Acknowledging the wrong thing/persons

Maybe we should be celebrating the stupid patent officer of the month. There should be categories for those that review patents and their supervisors and their managers and the executives that run the patent office. Those latter ones would be eligible many months in a row considering the impetus for the patent office to approve quantity rather than quality.

I would like to see the Executive branch’s economic discussion for promoting quantity over quality. Is there any industry (from any reasonable study that is not enabled by some partisan group) other than legal that win?

Anonymous Coward says:

Re: Ownership

One is not allowed a patent upon an idea, at least it is not supposed to work that way even though it does.

How would one stop others form thinking about “their idea” without first paying a license? Obviously you would need a “you must be a pirate tax” in order to ensure the continuation of the useful arts and sciences.

ECA (profile) says:


99% of the problem with TECH at this time…
Is data transition. The Amounts of data needed to do Most of the things we wish is NOT compact..
Even Youtube is having problems at this time.

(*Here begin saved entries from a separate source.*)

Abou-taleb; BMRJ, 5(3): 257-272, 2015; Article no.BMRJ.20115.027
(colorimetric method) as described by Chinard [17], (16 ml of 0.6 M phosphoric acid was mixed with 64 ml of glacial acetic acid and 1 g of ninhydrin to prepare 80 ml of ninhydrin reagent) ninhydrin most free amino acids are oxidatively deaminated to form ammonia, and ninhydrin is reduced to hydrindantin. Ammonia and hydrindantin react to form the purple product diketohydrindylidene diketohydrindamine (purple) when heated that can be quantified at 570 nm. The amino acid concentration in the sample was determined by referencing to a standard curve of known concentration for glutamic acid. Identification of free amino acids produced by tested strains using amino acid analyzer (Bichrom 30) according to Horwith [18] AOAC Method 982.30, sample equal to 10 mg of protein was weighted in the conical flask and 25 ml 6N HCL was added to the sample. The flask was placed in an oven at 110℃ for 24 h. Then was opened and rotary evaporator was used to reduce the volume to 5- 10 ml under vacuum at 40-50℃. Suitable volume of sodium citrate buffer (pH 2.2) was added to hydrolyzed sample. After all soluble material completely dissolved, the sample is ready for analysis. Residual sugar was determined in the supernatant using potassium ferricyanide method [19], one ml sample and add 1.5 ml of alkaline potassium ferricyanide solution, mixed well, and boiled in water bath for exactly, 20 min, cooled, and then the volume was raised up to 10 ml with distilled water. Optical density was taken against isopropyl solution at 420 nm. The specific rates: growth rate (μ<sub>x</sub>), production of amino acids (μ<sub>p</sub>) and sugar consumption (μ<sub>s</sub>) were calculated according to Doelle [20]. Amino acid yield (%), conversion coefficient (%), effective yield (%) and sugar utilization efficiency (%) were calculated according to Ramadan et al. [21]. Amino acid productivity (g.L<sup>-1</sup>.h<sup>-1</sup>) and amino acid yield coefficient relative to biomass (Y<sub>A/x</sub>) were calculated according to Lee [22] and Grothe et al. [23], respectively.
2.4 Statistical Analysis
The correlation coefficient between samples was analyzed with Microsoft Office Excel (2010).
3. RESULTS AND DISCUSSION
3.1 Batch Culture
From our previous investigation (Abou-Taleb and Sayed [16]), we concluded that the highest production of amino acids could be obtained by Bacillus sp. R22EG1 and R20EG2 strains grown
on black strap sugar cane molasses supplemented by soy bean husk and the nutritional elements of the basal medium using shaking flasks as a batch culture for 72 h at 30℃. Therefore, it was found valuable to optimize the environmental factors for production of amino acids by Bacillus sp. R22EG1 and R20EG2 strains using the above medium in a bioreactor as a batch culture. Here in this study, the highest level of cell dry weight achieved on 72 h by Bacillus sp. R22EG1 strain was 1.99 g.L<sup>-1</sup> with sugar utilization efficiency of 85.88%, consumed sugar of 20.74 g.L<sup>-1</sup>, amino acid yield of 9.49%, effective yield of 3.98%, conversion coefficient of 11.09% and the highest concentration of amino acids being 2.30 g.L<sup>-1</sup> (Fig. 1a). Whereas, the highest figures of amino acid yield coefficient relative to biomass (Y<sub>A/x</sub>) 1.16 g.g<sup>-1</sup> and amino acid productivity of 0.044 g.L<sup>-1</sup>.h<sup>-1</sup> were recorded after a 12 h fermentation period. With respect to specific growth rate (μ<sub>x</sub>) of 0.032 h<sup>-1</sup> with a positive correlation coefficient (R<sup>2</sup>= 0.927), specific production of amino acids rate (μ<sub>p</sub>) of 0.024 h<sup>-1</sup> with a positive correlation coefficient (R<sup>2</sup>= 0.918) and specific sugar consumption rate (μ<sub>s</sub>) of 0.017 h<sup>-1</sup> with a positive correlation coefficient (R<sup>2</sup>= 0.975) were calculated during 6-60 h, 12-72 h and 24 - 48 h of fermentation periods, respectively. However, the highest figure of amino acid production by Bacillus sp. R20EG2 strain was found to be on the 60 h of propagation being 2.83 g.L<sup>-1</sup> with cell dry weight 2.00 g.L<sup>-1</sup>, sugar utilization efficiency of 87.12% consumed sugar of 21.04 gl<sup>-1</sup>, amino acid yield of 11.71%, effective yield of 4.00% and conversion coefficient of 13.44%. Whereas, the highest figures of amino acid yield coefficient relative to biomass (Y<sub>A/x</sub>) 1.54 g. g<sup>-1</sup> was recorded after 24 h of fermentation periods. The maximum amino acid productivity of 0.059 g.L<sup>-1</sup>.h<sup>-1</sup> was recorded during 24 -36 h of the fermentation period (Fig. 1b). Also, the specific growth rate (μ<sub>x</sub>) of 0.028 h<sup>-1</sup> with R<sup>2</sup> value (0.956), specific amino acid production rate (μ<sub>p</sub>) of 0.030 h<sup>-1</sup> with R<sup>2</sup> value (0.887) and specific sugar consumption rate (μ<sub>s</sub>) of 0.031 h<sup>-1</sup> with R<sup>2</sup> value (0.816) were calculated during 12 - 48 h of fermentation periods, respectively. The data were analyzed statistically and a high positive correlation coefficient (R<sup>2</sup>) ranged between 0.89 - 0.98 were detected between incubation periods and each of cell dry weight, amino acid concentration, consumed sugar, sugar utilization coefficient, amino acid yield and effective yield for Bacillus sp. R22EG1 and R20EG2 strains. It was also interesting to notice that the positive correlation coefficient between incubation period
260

Sending 1080p 60fps, is HUGE, not to even mention 4k..which is 4x720p..even at 30fps is a HUGE load and amount of data.

High res VR, even if you use it as a Direct connection between 2 machines, will require Commercial Equipment, that is BARELY available to the consumer, let alone ABLE to use the internet.

Even looking at programs and games NOW with VR, they are still abit BASIC..

Anonymous Coward says:

my turn

I’m going to patent the ability to apply supplemental and/or additional patents to any, and all, prior arts (from now until the end of time); particularly, but not limited to, all prior art that is currently sufficiently patented.

(where is Jackie Chiles Esq. when you need him?!? This whole thing is verbose, preposterous, obnoxious, and smacks of stupificous boxification!)

Anonymous Coward says:

Facebook needs to go after Virtual Immersion Technologies, LLC and every single employee of the company in court.

Take them so far and for so long they all go personally bankrupt. Ruin and destroy their lives so utterly it might drive other patent trolls to rethink their business model.

Because trolls are holding humanity back, they’re stifling technological process and they are KILLING people by holding back medical and computer advances that could cure disease.